Remi Bader Breakup Mental Health TikTok

Fashion


For those of you who may not know me, I'm Remi Bader, a content creator who built her following based on being vulnerable and honest, whether it's through my realistic outfits, crying at Coachella, or sharing some of my most personal and difficult ones. moments Every day I wake up and realize that I'm lucky to do what I do and I wouldn't change it for the world. However, when you go online and choose not to set your own boundaries, whatever they may be, people get very used to feeling like they're obligated to know every detail about you. Giving my whole life became the expectation. The spectators felt entitled, and I felt indebted.

When I first started I shared a lot about health and body image topics. This became a “hot topic” and ultimately unavoidable. I was glad to have formed a community where we could openly help each other; but over time, I realized it was starting to affect my mental health. Today I am no longer in a place where I want my body and the state of my physical health to be the main issue. That's not to say I won't decide to share my body in the future, but right now I feel it's best to put myself and my mental health first.
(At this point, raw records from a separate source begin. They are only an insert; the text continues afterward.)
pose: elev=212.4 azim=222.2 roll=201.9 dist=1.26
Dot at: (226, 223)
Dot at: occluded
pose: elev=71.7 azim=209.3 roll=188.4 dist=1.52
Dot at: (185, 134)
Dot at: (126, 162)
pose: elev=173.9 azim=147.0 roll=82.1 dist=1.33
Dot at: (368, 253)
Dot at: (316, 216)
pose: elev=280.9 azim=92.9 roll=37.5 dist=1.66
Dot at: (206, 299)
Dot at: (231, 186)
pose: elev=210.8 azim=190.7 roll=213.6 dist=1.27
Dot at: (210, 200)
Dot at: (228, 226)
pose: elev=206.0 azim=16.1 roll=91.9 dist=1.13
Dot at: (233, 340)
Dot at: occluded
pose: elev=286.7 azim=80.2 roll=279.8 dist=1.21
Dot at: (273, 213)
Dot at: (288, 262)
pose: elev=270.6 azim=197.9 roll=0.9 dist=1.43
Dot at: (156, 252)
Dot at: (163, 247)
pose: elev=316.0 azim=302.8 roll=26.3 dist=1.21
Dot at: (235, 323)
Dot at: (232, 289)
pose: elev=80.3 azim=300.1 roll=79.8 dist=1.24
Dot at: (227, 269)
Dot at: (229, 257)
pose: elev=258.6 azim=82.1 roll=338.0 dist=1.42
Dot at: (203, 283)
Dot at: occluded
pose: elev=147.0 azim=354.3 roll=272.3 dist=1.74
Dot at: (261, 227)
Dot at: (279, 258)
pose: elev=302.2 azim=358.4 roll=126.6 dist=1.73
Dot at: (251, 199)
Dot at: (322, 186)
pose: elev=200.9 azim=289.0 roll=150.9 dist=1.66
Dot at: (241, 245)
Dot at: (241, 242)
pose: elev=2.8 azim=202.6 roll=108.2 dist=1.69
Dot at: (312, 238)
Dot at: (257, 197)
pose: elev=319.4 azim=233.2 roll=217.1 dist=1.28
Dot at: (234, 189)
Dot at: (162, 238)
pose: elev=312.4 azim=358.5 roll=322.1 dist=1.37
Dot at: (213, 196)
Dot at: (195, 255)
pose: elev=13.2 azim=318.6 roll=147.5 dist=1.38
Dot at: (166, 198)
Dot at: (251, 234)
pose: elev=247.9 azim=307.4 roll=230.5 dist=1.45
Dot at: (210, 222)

In September of last year I reached a breaking point. People say that when you're in the public eye, negativity just “comes with the territory,” and to some extent they're right, but that doesn't mean we can't set boundaries. Seeing negative comments and messages every day about how much weight I was gaining (or losing) made me feel horrible about myself and was contributing to a disorder I was trying so hard to keep under control. That's when I realized I needed some separation between what gets put online and what doesn't.

“Delivering my whole life became the expectation. The viewers felt entitled, and I felt indebted.”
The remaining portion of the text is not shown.